ACTION ITEM: Please reproduce all of the entries exactly, without omitting any.

-----

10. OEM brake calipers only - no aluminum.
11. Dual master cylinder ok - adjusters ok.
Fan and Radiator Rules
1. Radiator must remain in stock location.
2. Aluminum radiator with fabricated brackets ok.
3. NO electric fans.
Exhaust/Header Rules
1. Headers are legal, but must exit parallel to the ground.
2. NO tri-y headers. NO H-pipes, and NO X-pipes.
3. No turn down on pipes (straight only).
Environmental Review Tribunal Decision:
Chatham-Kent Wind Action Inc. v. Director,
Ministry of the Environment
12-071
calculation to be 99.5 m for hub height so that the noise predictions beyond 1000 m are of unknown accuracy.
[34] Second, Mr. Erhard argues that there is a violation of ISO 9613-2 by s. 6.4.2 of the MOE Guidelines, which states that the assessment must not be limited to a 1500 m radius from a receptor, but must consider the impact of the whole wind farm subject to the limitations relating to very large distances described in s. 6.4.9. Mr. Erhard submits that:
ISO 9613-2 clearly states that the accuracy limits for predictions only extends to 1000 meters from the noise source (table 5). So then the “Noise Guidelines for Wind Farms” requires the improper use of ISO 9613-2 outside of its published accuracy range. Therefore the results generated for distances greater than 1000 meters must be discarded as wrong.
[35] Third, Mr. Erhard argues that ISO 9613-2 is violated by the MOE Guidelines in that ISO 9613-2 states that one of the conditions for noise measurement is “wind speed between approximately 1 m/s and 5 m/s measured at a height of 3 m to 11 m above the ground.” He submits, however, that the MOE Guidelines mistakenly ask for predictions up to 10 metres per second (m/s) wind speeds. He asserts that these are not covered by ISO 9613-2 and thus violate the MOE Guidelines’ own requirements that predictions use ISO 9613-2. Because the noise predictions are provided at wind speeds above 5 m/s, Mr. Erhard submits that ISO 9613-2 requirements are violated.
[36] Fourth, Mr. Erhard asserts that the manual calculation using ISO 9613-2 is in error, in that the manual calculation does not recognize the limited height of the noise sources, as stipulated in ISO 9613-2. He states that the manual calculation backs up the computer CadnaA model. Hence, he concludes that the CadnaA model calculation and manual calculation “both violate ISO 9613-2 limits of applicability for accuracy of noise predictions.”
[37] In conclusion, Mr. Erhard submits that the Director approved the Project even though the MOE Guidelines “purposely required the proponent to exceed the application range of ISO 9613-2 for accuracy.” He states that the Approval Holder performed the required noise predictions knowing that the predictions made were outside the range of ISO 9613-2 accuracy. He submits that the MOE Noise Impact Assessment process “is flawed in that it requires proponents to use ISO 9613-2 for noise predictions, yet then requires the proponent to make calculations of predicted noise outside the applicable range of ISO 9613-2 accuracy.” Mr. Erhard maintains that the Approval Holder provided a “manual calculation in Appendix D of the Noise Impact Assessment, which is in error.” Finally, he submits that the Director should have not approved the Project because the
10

-----

EXERCISE SOLUTION:
10. OEM brake calipers only - no aluminum.
11. Dual master cylinder ok - adjusters ok.
Fan and Radiator Rules
1. Radiator must remain in stock location.
2. Aluminum radiator with fabricated brackets ok.
3. NO electric fans.
Exhaust/Header Rules
1. Headers are legal, but must exit parallel to the ground.
2. NO tri-y headers. NO H-pipes, and NO X-pipes.
3. No turn down on pipes (straight only).
Environmental Review Tribunal Decision:
Chatham-Kent Wind Action Inc. v. Director,
Ministry of the Environment
12-071
calculation to be 99.5 m for hub height so that the noise predictions beyond 1000 m are of unknown accuracy.
[34] Second, Mr. Erhard argues that there is a violation of ISO 9613-2 by s. 6.4.2 of the MOE Guidelines, which states that the assessment must not be limited to a 1500 m radius from a receptor, but must consider the impact of the whole wind farm subject to the limitations relating to very large distances described in s. 6.4.9. Mr. Erhard submits that:
ISO 9613-2 clearly states that the accuracy limits for predictions only extends to 1000 meters from the noise source (table 5). So then the “Noise Guidelines for Wind Farms” requires the improper use of ISO 9613-2 outside of its published accuracy range. Therefore the results generated for distances greater than 1000 meters must be discarded as wrong.
[35] Third, Mr. Erhard argues that ISO 9613-2 is violated by the MOE Guidelines in that ISO 9613-2 states that one of the conditions for noise measurement is “wind speed between approximately 1 m/s and 5 m/s measured at a height of 3 m to 11 m above the ground.” He submits, however, that the MOE Guidelines mistakenly ask for predictions up to 10 metres per second (m/s) wind speeds. He asserts that these are not covered by ISO 9613-2 and thus violate the MOE Guidelines’ own requirements that predictions use ISO 9613-2. Because the noise predictions are provided at wind speeds above 5 m/s, Mr. Erhard submits that ISO 9613-2 requirements are violated.
[36] Fourth, Mr. Erhard asserts that the manual calculation using ISO 9613-2 is in error, in that the manual calculation does not recognize the limited height of the noise sources, as stipulated in ISO 9613-2. He states that the manual calculation backs up the computer CadnaA model. Hence, he concludes that the CadnaA model calculation and manual calculation “both violate ISO 9613-2 limits of applicability for accuracy of noise predictions.”
[37] In conclusion, Mr. Erhard submits that the Director approved the Project even though the MOE Guidelines “purposely required the proponent to exceed the application range of ISO 9613-2 for accuracy.” He states that the Approval Holder performed the required noise predictions knowing that the predictions made were outside the range of ISO 9613-2 accuracy. He submits that the MOE Noise Impact Assessment process “is flawed in that it requires proponents to use ISO 9613-2 for noise predictions, yet then requires the proponent to make calculations of predicted noise outside the applicable range of ISO 9613-2 accuracy.” Mr. Erhard maintains that the Approval Holder provided a “manual calculation in Appendix D of the Noise Impact Assessment, which is in error.” Finally, he submits that the Director should have not approved the Project because the
10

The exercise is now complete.